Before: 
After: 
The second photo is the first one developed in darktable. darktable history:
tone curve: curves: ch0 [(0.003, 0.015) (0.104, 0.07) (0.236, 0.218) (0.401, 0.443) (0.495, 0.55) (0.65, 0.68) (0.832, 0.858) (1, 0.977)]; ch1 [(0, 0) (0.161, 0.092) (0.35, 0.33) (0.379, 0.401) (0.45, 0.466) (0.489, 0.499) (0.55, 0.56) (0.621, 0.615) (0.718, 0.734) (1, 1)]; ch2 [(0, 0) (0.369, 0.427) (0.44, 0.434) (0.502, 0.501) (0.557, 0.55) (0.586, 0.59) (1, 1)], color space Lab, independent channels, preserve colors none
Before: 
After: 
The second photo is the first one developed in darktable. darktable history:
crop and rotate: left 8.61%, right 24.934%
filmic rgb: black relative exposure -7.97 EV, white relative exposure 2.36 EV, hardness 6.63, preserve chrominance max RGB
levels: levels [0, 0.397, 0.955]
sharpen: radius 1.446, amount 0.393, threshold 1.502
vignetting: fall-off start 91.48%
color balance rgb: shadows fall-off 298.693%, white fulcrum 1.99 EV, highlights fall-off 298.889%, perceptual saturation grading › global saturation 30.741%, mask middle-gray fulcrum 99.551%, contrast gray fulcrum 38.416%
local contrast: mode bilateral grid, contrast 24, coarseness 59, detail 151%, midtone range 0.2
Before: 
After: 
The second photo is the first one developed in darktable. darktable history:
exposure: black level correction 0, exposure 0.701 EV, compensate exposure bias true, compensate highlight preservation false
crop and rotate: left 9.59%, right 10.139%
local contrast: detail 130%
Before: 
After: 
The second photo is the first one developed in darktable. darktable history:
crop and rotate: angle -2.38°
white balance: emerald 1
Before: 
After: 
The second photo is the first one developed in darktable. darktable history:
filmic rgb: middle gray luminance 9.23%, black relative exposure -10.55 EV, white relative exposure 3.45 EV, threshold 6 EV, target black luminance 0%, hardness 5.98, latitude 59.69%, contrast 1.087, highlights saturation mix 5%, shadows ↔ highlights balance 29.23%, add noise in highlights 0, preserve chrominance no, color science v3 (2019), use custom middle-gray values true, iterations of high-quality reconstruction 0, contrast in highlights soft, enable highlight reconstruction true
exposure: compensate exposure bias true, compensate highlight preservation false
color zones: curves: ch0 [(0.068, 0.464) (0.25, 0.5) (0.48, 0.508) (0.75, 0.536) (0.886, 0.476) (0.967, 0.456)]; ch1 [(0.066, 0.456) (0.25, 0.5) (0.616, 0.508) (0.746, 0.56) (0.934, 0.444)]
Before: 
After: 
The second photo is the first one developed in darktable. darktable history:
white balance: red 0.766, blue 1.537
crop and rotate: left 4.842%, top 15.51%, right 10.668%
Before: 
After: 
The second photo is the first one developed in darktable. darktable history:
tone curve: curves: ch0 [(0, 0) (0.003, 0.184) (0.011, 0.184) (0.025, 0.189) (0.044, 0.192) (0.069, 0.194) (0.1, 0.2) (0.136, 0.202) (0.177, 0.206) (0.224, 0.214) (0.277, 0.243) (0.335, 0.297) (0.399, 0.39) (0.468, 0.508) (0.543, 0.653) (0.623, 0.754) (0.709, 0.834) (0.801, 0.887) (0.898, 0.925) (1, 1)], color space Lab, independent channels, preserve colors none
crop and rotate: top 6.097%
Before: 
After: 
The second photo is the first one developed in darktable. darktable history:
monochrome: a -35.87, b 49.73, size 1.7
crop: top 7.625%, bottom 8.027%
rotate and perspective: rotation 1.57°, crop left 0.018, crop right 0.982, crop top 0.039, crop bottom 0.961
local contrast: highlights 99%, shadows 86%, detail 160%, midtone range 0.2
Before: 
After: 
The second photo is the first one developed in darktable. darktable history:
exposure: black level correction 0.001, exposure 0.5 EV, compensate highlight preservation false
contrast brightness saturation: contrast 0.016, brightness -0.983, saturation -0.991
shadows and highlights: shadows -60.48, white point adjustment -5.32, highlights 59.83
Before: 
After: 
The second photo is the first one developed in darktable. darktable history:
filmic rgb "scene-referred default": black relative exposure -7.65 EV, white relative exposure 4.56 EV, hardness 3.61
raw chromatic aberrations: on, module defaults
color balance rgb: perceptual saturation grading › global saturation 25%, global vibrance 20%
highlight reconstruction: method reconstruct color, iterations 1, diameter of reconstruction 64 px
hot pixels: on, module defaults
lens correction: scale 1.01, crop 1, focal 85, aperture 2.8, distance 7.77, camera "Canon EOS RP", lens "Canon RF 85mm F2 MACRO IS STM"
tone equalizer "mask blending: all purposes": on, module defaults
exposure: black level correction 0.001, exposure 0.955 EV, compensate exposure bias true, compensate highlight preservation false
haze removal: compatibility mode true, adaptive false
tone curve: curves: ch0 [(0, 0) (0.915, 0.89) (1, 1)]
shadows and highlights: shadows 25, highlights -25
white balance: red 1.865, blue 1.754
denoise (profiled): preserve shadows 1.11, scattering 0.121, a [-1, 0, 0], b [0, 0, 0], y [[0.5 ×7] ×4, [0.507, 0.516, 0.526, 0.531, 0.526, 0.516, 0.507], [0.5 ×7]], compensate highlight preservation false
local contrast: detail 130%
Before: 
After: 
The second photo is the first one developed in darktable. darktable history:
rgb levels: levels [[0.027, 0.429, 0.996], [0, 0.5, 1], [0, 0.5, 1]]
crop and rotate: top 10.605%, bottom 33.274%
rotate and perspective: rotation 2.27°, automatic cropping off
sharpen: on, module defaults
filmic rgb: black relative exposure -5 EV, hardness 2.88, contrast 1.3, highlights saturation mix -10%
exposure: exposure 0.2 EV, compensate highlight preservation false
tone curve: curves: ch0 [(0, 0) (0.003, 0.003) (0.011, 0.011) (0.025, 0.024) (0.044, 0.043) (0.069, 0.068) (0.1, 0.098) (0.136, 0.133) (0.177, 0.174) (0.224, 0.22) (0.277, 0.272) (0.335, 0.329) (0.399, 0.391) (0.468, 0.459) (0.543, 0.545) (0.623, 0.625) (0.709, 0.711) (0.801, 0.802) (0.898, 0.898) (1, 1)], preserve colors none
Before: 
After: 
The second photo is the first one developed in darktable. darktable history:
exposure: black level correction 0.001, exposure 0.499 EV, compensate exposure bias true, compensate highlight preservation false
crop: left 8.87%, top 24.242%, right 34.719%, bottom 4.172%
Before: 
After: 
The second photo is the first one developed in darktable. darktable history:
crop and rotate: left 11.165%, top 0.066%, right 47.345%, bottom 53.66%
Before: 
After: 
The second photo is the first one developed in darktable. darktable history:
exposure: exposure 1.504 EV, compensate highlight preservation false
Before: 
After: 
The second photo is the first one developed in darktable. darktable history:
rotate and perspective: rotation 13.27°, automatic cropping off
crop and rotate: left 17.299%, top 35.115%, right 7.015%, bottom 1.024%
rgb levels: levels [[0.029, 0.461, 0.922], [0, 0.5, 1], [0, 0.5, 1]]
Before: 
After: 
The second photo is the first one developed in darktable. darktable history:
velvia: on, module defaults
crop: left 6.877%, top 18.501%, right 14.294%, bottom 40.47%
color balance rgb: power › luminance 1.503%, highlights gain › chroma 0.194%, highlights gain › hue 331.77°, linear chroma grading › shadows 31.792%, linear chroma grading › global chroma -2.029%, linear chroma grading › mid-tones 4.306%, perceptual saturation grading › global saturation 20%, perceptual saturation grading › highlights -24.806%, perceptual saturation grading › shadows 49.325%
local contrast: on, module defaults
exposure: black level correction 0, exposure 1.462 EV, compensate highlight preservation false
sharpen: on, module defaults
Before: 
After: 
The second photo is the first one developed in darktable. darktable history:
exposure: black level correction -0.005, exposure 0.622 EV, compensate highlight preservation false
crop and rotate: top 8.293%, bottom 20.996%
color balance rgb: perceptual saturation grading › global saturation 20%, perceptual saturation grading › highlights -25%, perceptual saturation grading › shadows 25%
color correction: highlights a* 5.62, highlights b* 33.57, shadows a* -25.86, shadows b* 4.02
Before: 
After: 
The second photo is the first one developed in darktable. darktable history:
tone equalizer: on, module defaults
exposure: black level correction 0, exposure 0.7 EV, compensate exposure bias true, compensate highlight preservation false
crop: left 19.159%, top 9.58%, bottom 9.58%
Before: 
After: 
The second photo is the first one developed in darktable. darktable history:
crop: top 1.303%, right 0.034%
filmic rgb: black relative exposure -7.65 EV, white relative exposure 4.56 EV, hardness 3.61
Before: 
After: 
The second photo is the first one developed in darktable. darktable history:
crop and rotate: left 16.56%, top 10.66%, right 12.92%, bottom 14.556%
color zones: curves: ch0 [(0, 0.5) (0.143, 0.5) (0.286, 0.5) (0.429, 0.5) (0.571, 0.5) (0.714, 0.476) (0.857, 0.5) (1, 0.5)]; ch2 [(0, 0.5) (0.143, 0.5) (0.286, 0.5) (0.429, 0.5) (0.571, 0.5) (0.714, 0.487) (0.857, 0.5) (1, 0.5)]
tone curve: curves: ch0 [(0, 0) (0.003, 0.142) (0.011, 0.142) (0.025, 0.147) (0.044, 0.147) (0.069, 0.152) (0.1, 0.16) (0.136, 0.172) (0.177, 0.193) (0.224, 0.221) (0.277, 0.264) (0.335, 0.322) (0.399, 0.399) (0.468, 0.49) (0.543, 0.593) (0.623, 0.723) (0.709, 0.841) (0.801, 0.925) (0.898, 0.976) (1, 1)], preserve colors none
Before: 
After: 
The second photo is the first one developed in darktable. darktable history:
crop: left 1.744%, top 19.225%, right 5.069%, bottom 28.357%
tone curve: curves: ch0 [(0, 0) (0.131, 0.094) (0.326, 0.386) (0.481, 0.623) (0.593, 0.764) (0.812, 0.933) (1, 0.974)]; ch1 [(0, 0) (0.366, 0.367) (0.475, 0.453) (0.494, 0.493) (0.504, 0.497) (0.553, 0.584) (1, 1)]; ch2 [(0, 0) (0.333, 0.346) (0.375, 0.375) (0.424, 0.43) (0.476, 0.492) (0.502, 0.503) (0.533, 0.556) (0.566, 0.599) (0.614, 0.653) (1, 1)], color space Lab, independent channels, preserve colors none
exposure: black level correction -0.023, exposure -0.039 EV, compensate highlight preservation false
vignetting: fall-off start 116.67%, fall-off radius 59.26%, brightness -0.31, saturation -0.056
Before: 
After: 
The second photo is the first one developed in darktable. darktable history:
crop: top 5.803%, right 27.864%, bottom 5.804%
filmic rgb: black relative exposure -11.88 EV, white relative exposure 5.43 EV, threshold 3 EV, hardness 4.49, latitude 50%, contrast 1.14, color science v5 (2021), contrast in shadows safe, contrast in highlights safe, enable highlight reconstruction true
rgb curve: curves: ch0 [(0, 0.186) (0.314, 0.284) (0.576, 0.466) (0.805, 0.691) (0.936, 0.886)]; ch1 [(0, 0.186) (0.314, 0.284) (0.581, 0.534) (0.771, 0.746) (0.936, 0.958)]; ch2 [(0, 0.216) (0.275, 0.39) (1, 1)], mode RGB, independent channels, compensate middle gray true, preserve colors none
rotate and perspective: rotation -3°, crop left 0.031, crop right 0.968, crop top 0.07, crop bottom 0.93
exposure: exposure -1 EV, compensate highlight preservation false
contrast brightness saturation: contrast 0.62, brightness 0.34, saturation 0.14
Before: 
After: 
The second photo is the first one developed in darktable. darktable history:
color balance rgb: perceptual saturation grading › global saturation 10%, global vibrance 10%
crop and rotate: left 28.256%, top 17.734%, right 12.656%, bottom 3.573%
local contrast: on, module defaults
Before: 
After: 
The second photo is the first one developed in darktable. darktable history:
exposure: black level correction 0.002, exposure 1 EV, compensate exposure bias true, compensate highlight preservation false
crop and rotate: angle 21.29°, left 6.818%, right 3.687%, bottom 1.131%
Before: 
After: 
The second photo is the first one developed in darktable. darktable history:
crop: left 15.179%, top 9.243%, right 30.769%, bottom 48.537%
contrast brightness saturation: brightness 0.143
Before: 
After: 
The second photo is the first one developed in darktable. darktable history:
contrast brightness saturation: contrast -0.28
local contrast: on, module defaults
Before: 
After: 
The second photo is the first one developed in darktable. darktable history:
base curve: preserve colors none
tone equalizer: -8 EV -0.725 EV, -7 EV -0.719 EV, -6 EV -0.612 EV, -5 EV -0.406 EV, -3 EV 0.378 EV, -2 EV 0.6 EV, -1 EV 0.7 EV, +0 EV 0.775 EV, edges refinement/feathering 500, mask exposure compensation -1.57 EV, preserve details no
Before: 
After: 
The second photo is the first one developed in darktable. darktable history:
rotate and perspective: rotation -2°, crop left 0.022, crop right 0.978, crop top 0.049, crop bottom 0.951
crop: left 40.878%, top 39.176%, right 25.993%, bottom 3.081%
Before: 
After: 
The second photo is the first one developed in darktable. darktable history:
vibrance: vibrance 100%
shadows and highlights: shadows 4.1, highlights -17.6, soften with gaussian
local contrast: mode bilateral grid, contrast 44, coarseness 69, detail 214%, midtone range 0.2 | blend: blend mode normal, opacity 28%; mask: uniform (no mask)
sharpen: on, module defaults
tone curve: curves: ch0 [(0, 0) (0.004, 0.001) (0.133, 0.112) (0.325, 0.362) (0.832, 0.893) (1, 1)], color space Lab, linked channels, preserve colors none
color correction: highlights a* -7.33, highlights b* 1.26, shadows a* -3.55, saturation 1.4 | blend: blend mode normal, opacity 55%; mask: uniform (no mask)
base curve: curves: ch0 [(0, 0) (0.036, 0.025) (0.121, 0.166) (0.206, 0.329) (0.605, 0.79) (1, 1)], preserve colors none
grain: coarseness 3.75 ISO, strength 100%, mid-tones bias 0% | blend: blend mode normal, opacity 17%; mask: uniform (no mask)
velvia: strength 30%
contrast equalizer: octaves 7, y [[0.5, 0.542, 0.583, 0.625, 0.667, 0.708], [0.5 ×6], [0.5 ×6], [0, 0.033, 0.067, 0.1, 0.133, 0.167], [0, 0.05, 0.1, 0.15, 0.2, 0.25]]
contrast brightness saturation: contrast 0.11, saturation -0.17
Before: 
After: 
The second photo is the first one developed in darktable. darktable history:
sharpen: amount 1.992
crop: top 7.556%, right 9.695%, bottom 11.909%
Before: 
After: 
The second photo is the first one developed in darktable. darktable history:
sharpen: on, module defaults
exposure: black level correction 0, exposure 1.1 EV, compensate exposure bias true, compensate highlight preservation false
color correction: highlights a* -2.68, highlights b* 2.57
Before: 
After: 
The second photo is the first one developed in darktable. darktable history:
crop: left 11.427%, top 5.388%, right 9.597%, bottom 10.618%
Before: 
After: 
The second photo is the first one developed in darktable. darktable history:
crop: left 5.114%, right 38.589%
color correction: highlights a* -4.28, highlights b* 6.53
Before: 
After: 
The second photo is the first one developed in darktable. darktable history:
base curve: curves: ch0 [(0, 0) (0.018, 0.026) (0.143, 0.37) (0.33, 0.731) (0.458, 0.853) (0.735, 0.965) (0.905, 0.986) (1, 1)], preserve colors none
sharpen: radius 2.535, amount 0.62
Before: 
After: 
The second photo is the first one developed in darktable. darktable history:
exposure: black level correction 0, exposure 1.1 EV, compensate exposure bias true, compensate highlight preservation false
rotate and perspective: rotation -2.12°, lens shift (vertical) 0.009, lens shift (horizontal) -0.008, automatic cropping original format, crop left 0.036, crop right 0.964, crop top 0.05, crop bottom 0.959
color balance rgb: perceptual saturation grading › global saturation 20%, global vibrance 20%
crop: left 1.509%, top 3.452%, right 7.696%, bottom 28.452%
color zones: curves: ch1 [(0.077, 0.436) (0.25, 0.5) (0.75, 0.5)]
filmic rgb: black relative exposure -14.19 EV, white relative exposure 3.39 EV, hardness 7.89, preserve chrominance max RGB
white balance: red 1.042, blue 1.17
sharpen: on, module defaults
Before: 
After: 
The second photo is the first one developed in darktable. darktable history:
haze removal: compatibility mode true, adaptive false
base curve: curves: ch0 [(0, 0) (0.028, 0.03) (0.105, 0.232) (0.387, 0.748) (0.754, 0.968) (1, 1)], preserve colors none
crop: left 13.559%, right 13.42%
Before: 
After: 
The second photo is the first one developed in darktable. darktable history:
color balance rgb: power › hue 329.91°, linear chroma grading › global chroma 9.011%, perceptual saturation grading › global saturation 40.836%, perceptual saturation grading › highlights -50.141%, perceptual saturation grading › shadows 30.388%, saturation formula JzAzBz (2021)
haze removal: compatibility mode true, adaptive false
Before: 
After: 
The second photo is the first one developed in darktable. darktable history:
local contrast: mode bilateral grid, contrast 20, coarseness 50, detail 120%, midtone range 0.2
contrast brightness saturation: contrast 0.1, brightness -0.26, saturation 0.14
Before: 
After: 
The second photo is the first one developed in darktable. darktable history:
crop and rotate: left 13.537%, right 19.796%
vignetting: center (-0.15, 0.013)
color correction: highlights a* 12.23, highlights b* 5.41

• • • •

[Stated exercise]: Copy the rows again from the first one through the line with "tone curve: curves: ch0 [(0.003, 0.015)", changing "developed" to "edited" and leaving everything else unchanged.

[Reply to the task]:
Before: 
After: 
The second photo is the first one edited in darktable. darktable history:
tone curve: curves: ch0 [(0.003, 0.015) (0.104, 0.07) (0.236, 0.218) (0.401, 0.443) (0.495, 0.55) (0.65, 0.68) (0.832, 0.858) (1, 0.977)]; ch1 [(0, 0) (0.161, 0.092) (0.35, 0.33) (0.379, 0.401) (0.45, 0.466) (0.489, 0.499) (0.55, 0.56) (0.621, 0.615) (0.718, 0.734) (1, 1)]; ch2 [(0, 0) (0.369, 0.427) (0.44, 0.434) (0.502, 0.501) (0.557, 0.55) (0.586, 0.59) (1, 1)], color space Lab, independent channels, preserve colors none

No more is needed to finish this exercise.